** What the task requires **
Continue the Mama Baba restaurant review below, starting after its last sentence.

But that’s ok, when he’s able to bring consistently excellent food and service to the four corners of Melbourne. He’s got it all covered – north, south, east, central…the only place missing is west (and I’m sure it’s coming soon).
His southside and newest venture is Mama Baba, an Italian/Greek eatery celebrating the heritage of his parents – his Greek mother (Mama) and his half-Italian father (Baba). The focus is all about food, family and that infamous $45,000 pasta extruder so sorry gluten-intolerant diners, I don’t think there’s much here for you.
Happily gluten tolerant, Gourmet Chick, her partner in crime MTV boyfriend, RM and I enjoyed Sunday lunch there a few days after opening. Surprisingly, it was half-empty given Calombaris’ reputation (but I guess it’s early days) and given its hidden away location in a cul-de-sac in South Yarra I don’t think they’d be getting any passing foot traffic. Maybe some referrals from their neighbour The Olsen Art Series Hotel will help.
Despite the semi-empty warehouse feel to the premises we didn’t feel like we had to be hush-hush during lunch. The long length of open kitchen keeps the vibe noisy and bustling. It’s interesting theatre watching the chefs roll out bread dough, roast baby tomatoes and chop onions.
To start we shared some arancani ($7.5) of bolognese and mashed potato, grilled scallops with garlic skordalia and crumbs ($3.50 each) and the parma ($7.50), with varying success.
The parma was the surprising standout, given I’m not a fan of parmas generally. This was more of a American-style slider with an Italiano twist- a small sweet glazed bun filled with jamon, crumbed chicken fillet, some cheese and tomato ketchup and speared with some cutesy Greek and Italian flags.
The grilled scallops were plump and fresh though the delicate marine sweetness was a little masked by the heavy crumbing, while the arancini were not very appetising, though exactly as described – crumbled spag bol mince rolled up with mash potato and fried.

The main pasta menu is split into two section – Greek and Italian. We tried two dishes from each country, again with varying success.
A highlight was the fat tortellini filled with prawn, saganaki cheese and dressed with tomato and feta ($23). It was the perfect light, summery dish for the hot weather outside with a good balance of subtle flavours. My spaghetti carbonara ($27) was a fancy pants version of the peasant staple – slippery spaghetti with calamari, crispy pork bits, maple bacon, a sprinkling of pumpkin parmesan, with a saffron brodo poured over the poached egg wobbling on top, ready for the toss to create the carbonara sauce. It was fun and filling and will be great as a hearty winter meal.

** Data rows **
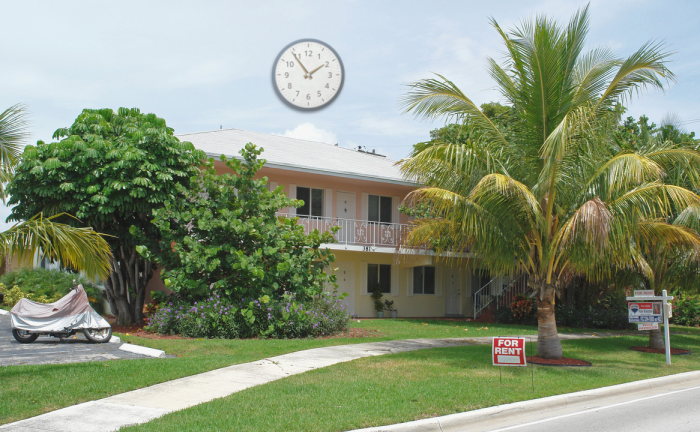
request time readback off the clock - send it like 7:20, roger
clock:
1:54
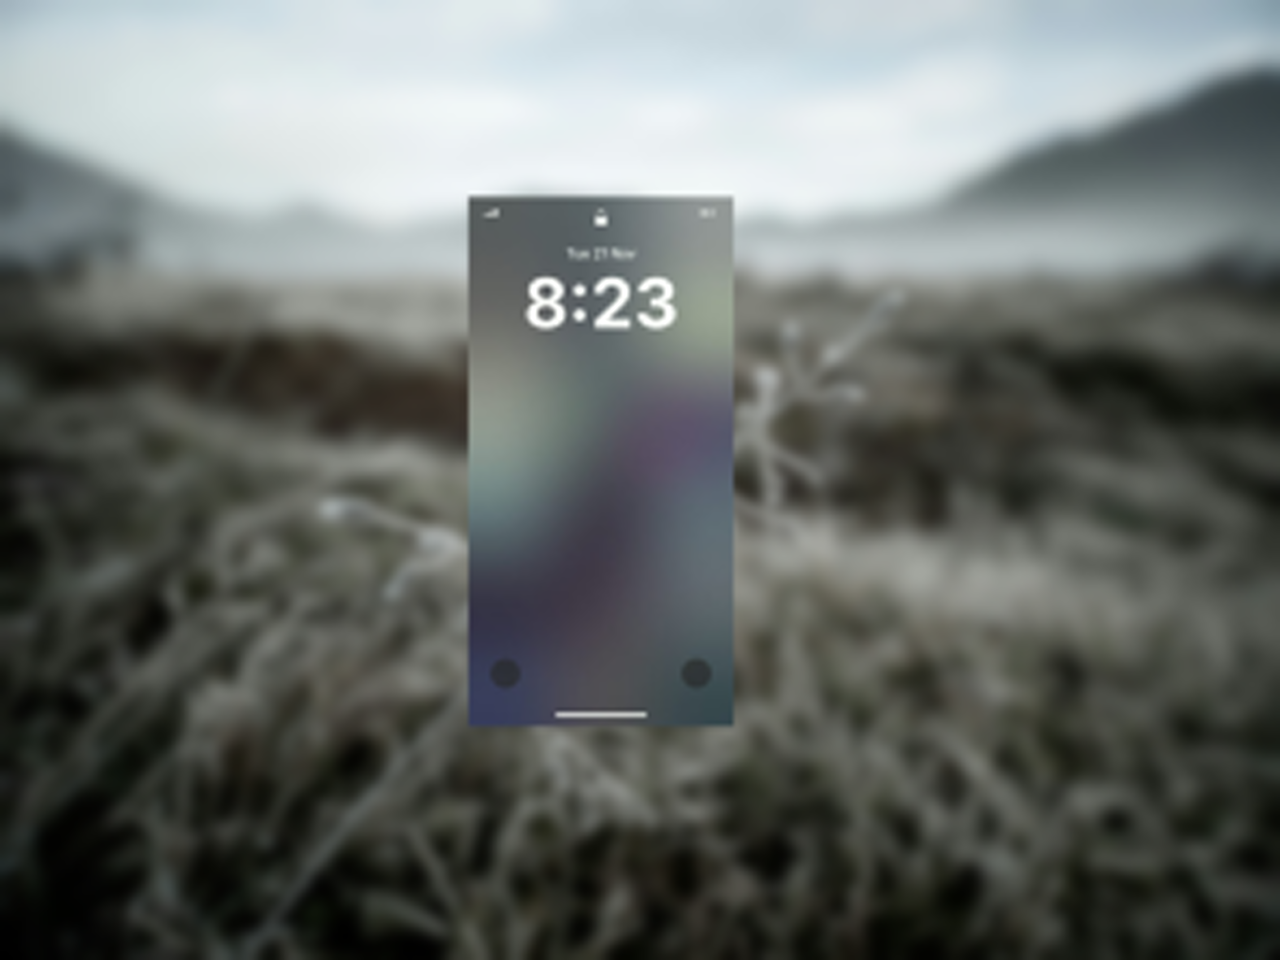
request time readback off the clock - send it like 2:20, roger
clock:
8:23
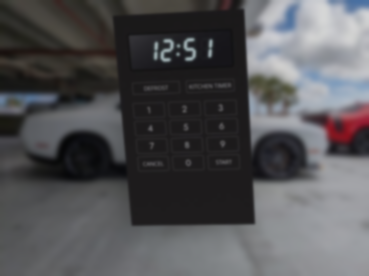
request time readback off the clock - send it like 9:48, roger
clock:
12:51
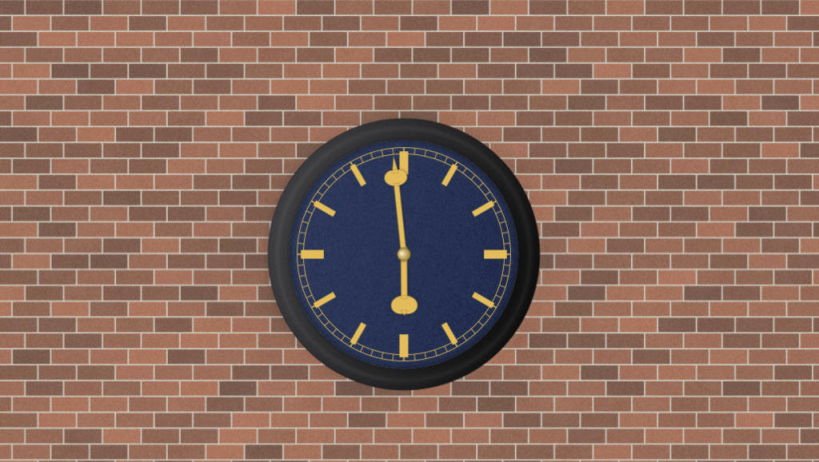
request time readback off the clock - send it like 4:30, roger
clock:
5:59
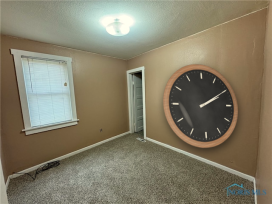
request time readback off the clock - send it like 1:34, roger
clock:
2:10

* * *

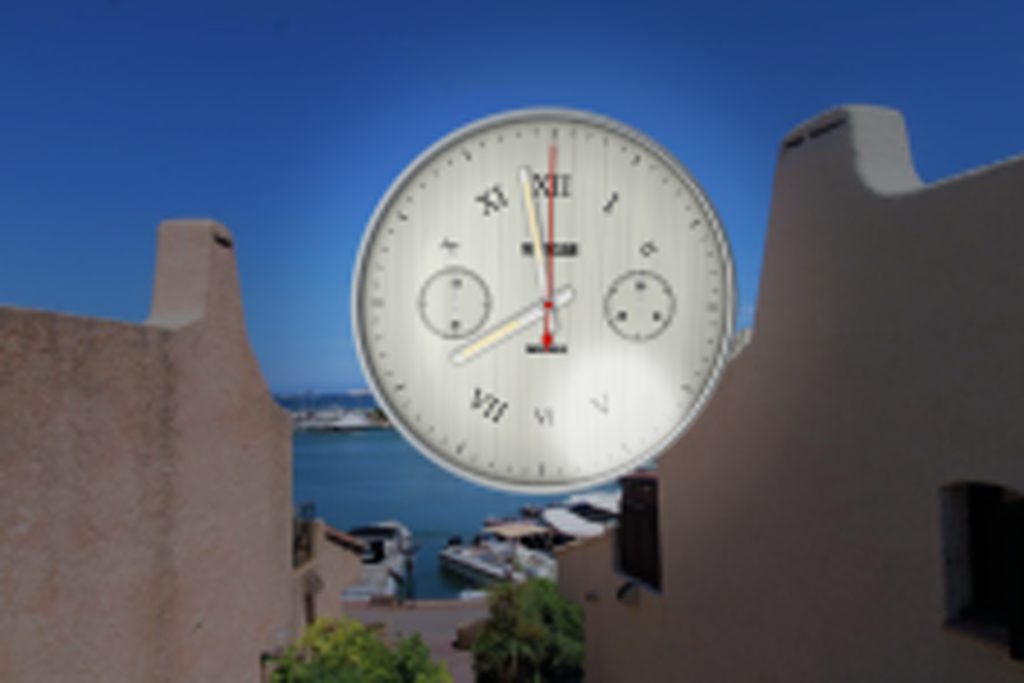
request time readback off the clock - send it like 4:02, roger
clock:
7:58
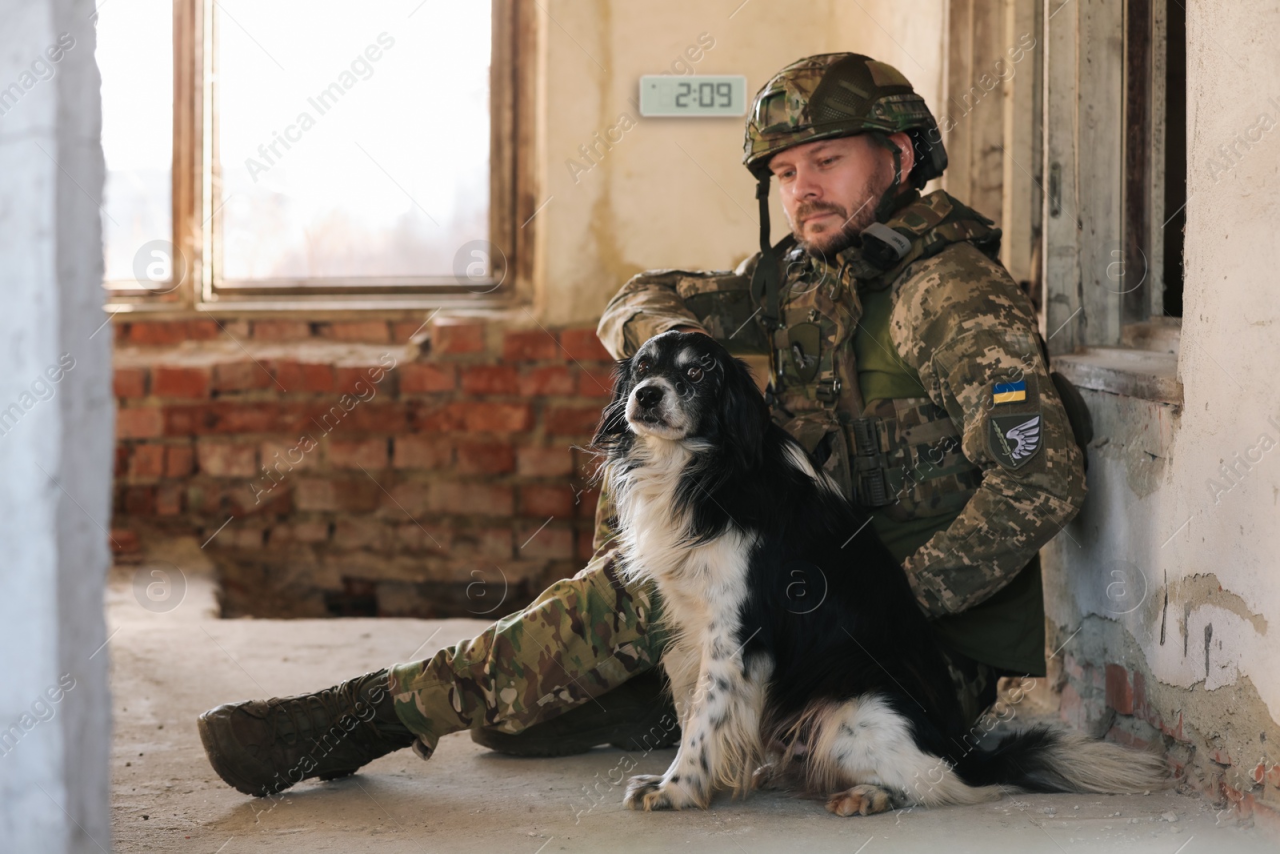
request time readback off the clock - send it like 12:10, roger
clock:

** Exercise output **
I was less enamoured of the gnudi ($24). The golf-ball sized ricotta dumplings were served with a sauce of burnt butter, honey, walnuts, crispy sage and capers, making for an extremely rich and heavy-in-the-stomach meal. It’s a dish that is better shared – after that fifth dumpling you just want to crawl under the table and sleep.
I also didn’t particularly like the ravioles ($23) as I felt that the weak flavours of the celery and lemon didn’t match well with the heartiness of the shredded meat inside the parcels. Perhaps that combination is authentic Greek? Don’t accidentally order this if in fact you’re wanting ravioli with beef and bone marrow, beetroot, wasabi!
Dessert was a throw-back to hot school afternoon treats. Waffle ice cream cones ($8) were topped with milk and milo ice cream, vanilla splice and crunchy peanut butter and salt, with the latter being my favourite flavour – nutty and not too sweet.
From the dessert trolley we also tried a deconstructed version of the rum baba – the ‘Mum-baba’ and a very rich Ferrero Rocher ($10.50) (sorry, photos gone AWOL). While both were sophisticated takes on classic dessert combinations, I think I would have preferred two simple scoops of that crunchy peanut butter ice-cream instead.
I thought that the food at Mama Baba was generally good and the ambience, decor and service excellent – but out of all of Calombaris’ restaurants that I’ve tried, I feel that Mama Baba is the least strong of them all. Maybe it’s just too early to tell and it has a lot of buzz to live up to, so it’s worth giving the restaurant a chance.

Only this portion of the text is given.